Les autorités burkinabè viennent de prendre une décision radicale en ordonnant la fermeture de la grande mosquée sunnite de Ouagadougou, un lieu de culte emblématique de la capitale. Cette mesure d’urgence intervient après plusieurs jours de tensions consécutives à l’arrestation d’un imam influent, Mohamad Ishaq Kindo, connu pour ses prises de position critiques envers le gouvernement militaire en place.

Une fermeture « jusqu’à nouvel ordre » pour des raisons sécuritaires

Le régime militaire, dirigé par le capitaine Ibrahim Traoré depuis le coup d’État de septembre 2022, a justifié cette décision par la nécessité de préserver « l’ordre public ». Selon les déclarations officielles, la mosquée restera inaccessible jusqu’à nouvel ordre, une mesure qui s’ajoute à un contexte déjà tendu. Le gouverneur de la région de Ouagadougou a été à l’origine de cette directive, après que des fidèles se soient rassemblés en nombre pour protester contre l’incarcération de l’imam Kindo.

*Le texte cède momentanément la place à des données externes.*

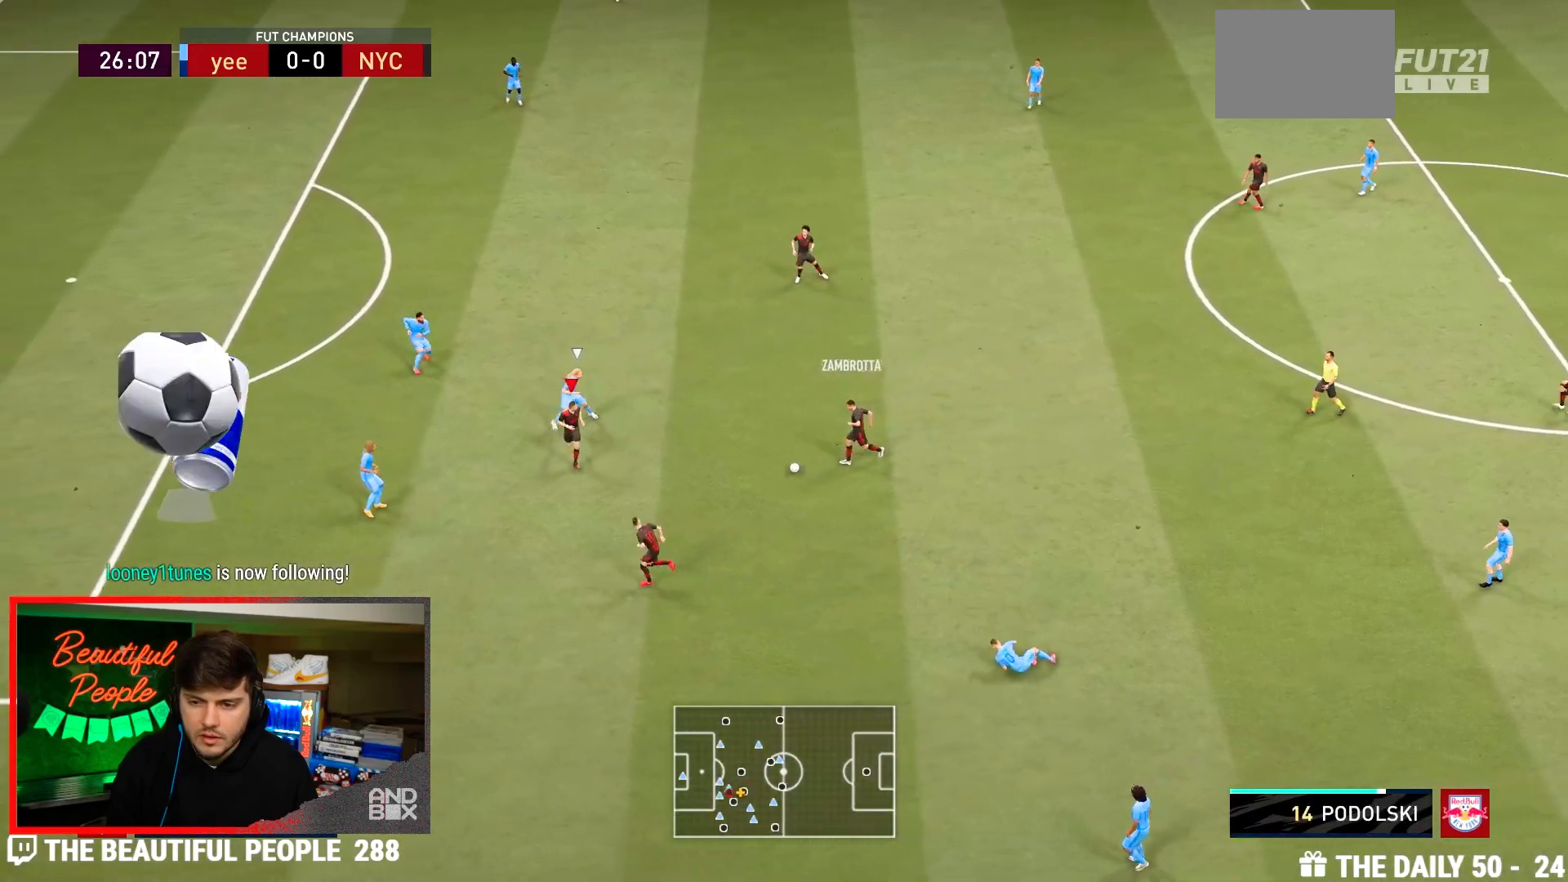
{"buttons": ["L1"], "left_stick": "up-right", "right_stick": "center", "events": [[100, "left_stick", "up-right"], [250, "L1", "down"], [283, "CROSS", "down"], [383, "CROSS", "up"]]}
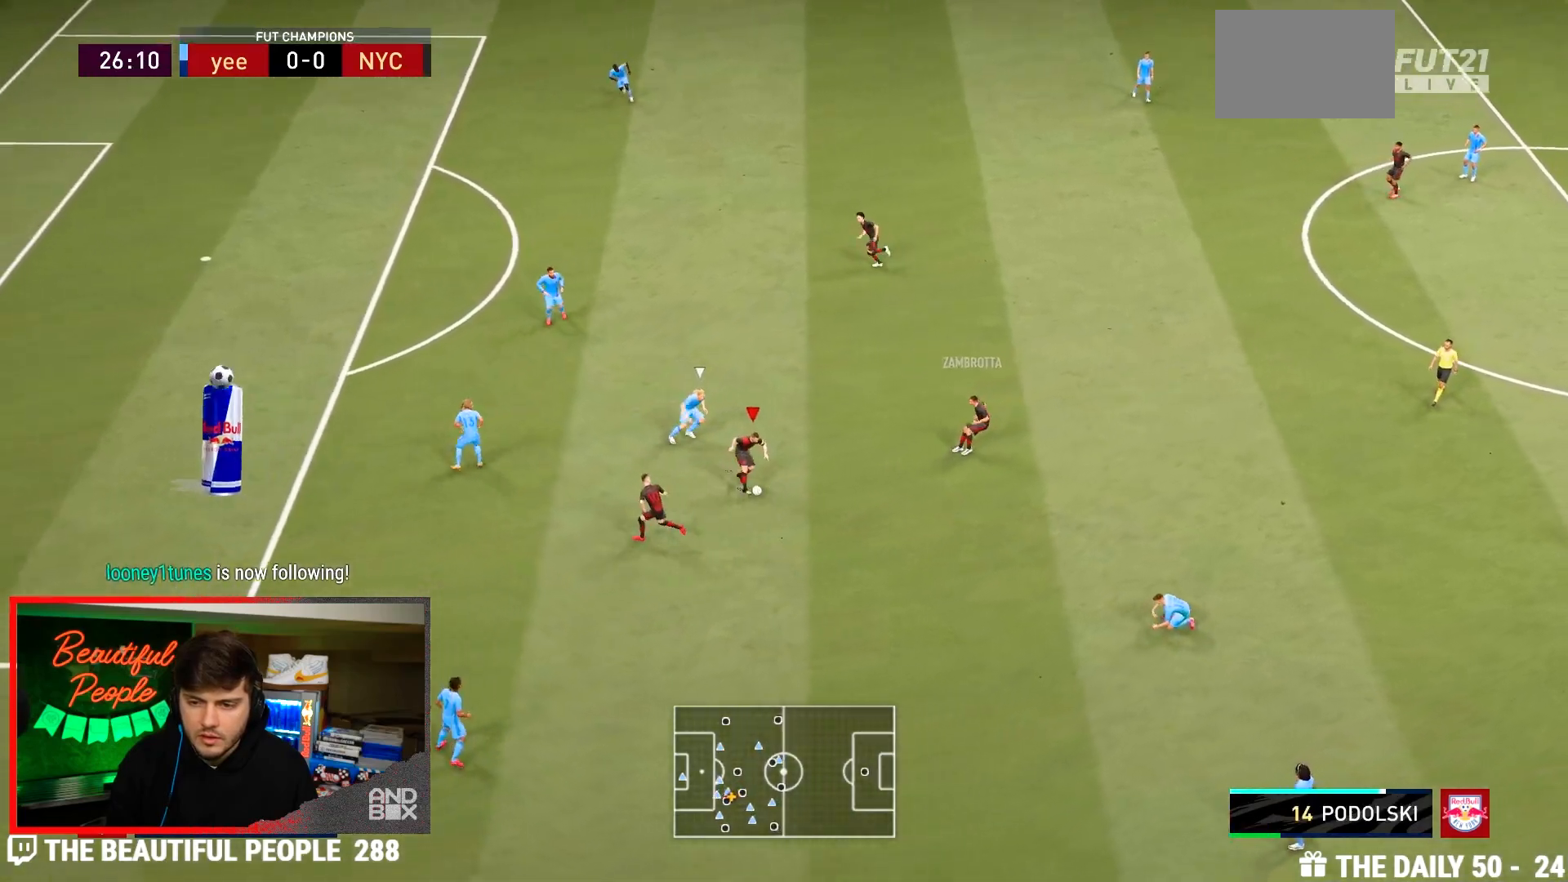
{"buttons": ["CROSS"], "left_stick": "up", "right_stick": "center", "events": [[367, "left_stick", "up"], [400, "L1", "up"], [500, "CROSS", "down"]]}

Des arrestations massives lors des rassemblements

Depuis l’interpellation de l’imam mardi dernier, des centaines de fidèles se sont réunis devant la mosquée pour exiger sa libération immédiate. Face à ces mobilisations, les forces de l’ordre ont été déployées afin de disperser les manifestants. Les autorités ont confirmé l’arrestation d’une centaine de personnes, qui ont ensuite été transférées dans un centre de détention géré par les Compagnies Républicaines de Sécurité. Selon les informations disponibles, ces détenus seraient soumis à des séances de « formation civique et citoyenne ». Plusieurs vidéos, diffusées sur les réseaux sociaux, montrent des hommes en tenue militaire exécutant des exercices physiques et des prières sous la surveillance de soldats. Cependant, aucune vérification indépendante n’a pu être effectuée pour confirmer ces images.

Une loi controversée au cœur des tensions

L’imam Mohamad Ishaq Kindo s’était récemment illustré en s’opposant publiquement à un projet de loi visant à renforcer le contrôle des activités religieuses au Burkina Faso. Son arrestation s’inscrit dans un climat de répression accrue orchestrée par les autorités militaires, qui resserrent progressivement leur emprise sur le pays depuis le changement de régime.